> _AIM OF THE EXERCISE_
Find the word "участия" in the listing, and copy out each line where it turns up.
****
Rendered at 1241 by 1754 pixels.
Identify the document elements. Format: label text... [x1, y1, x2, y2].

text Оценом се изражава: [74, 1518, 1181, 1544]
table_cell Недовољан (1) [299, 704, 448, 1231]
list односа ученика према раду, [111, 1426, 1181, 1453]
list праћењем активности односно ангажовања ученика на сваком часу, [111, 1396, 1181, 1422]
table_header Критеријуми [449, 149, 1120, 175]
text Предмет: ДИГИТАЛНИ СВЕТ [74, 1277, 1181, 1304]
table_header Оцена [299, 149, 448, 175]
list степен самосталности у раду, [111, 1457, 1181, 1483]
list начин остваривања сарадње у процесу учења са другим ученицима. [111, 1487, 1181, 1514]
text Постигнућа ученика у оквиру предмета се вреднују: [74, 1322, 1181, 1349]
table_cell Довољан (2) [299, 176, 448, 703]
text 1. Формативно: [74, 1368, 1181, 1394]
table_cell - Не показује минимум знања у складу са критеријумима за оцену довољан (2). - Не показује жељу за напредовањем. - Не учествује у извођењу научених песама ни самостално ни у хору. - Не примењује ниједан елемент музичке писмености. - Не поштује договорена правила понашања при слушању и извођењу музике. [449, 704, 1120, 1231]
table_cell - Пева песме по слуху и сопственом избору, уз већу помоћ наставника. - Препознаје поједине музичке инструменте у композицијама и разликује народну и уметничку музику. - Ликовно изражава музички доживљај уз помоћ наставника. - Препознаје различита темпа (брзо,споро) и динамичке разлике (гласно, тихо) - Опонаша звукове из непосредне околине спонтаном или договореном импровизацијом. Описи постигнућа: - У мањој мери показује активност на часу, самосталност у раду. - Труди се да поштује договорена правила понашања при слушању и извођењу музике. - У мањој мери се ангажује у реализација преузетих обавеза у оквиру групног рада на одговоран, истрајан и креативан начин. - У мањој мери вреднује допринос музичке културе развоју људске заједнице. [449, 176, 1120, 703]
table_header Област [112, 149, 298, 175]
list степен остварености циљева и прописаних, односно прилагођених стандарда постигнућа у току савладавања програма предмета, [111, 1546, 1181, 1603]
****
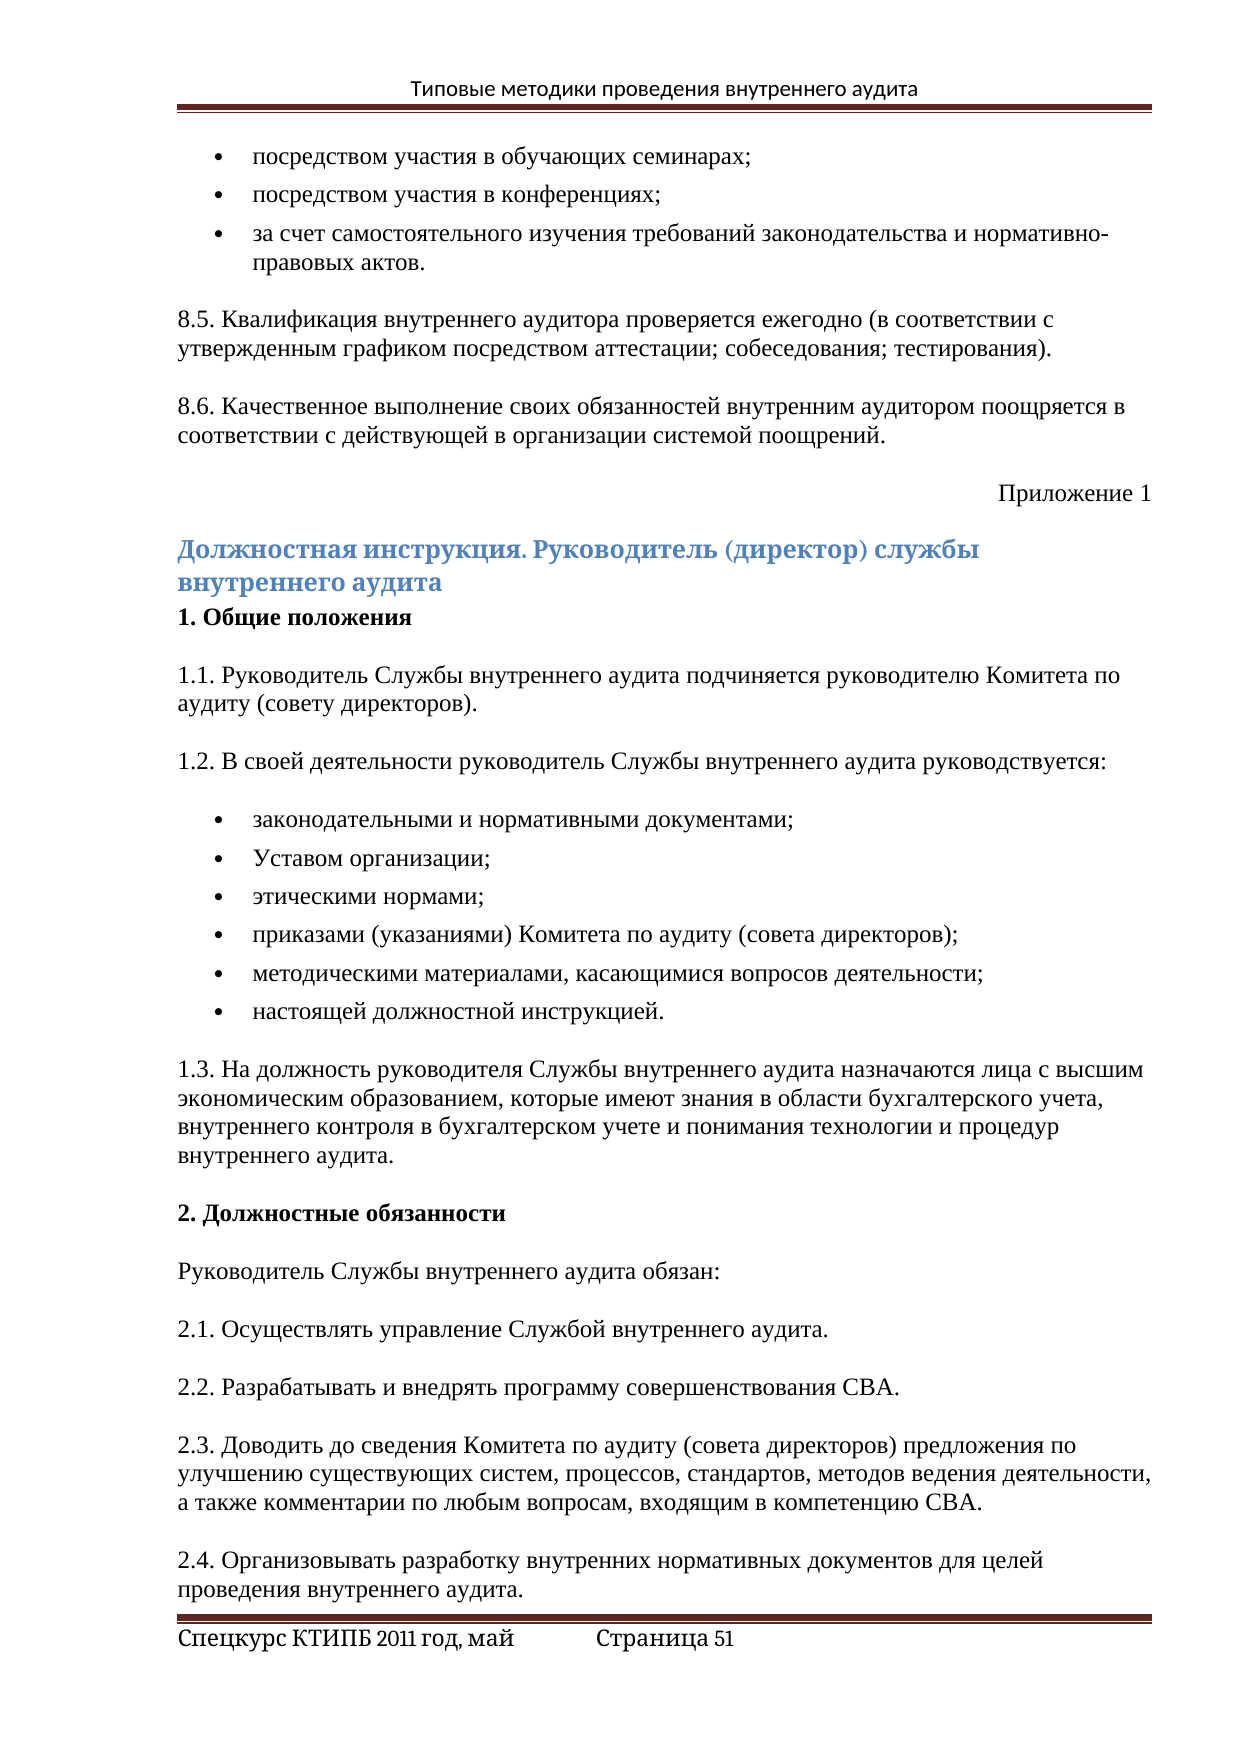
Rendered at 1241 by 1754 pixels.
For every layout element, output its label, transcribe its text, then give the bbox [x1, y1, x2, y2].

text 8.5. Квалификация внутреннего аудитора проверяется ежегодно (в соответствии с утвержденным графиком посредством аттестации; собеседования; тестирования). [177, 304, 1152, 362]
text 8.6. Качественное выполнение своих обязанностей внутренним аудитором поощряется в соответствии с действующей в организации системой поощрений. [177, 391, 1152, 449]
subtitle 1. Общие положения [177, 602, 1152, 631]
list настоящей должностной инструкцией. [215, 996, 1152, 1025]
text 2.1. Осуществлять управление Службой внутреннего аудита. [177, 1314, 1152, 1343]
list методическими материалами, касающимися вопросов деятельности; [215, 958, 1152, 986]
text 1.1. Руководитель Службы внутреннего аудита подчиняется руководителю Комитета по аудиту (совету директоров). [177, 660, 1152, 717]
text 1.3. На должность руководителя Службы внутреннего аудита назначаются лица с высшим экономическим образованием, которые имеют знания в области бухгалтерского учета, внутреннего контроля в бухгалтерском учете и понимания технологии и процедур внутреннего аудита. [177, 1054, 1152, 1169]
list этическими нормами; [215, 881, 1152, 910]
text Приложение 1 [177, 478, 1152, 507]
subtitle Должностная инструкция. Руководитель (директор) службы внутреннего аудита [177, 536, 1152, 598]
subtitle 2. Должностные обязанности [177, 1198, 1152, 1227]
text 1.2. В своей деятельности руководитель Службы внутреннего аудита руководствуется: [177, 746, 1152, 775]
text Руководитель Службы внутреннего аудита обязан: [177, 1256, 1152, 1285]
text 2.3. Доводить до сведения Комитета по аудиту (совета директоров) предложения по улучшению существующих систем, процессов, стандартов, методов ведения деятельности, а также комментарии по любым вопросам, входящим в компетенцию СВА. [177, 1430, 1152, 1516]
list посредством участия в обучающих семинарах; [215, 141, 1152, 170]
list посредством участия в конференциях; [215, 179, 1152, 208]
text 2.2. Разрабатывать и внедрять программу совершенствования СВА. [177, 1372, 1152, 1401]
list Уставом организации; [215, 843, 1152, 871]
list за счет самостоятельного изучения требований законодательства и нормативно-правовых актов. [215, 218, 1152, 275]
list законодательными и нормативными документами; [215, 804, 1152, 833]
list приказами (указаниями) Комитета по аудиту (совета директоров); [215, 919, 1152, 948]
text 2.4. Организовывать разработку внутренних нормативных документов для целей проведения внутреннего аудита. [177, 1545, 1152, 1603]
****
> _SOLUTION BELOW_
list посредством участия в обучающих семинарах; [215, 141, 1152, 170]
list посредством участия в конференциях; [215, 179, 1152, 208]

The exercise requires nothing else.